Text excerpt:
########

Although multiple therapies have been shown to lower mortality in patients with heart failure (HF) and reduced left ventricular ejection fraction, their application in clinical practice has been less than ideal. To date, empiric estimation of the potential benefits that could be gained from eliminating these existing treatment gaps with optimal implementation has not been quantified.
Eligibility criteria for each evidence-based HF therapy, the estimated frequency of use/nonuse of specific treatments, the case fatality rates, and the risk reductions due to treatment were obtained from published sources. The numbers of deaths prevented or postponed because of each guideline-recommended therapy and overall were determined.

########

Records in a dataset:
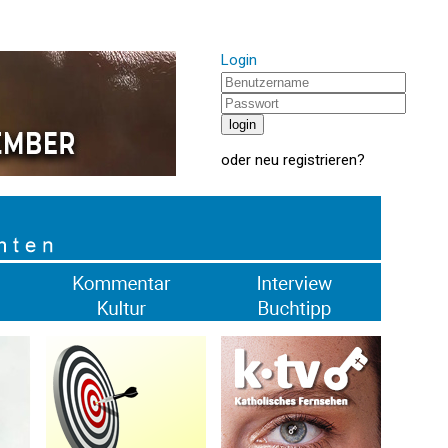
Login
oder
neu registrieren
?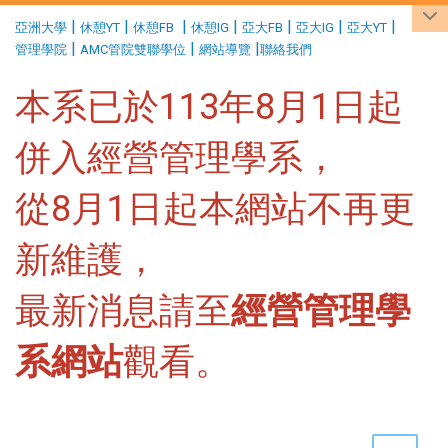
:::
|
|
|
|
|
|
|
亞洲大學
休憩YT
休憩FB
休憩IG
亞大FB
亞大IG
亞大YT
|
|
|
管理學院
AMC管院雙聯學位
網站導覽
聯絡我們
本系已於113年8月1日起
併入經營管理學系，
從8月1日起本網站不再更
新維護，
最新消息請至
經營管理學
系網站
觀看。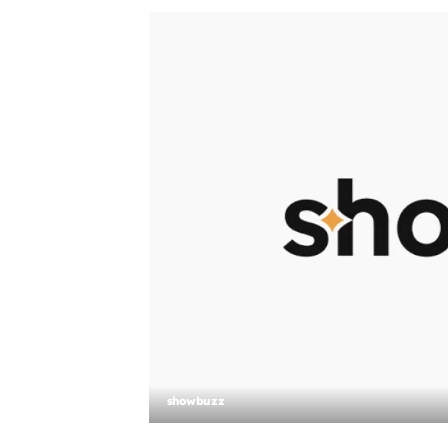
showbuzz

########

Activity list:
a: Translate this sentence from the heart failure text into Spanish: "The numbers of deaths prevented or postponed because of each guideline-recommended therapy and overall were determined."
b: Write out the part of the heart failure text from "Eligibility criteria for" up to and including "overall were determined.".

Answers by item number:
a: Se determinó el número de muertes evitadas o pospuestas debido a cada terapia recomendada por las guías, así como en total.

b:
Eligibility criteria for each evidence-based HF therapy, the estimated frequency of use/nonuse of specific treatments, the case fatality rates, and the risk reductions due to treatment were obtained from published sources. The numbers of deaths prevented or postponed because of each guideline-recommended therapy and overall were determined.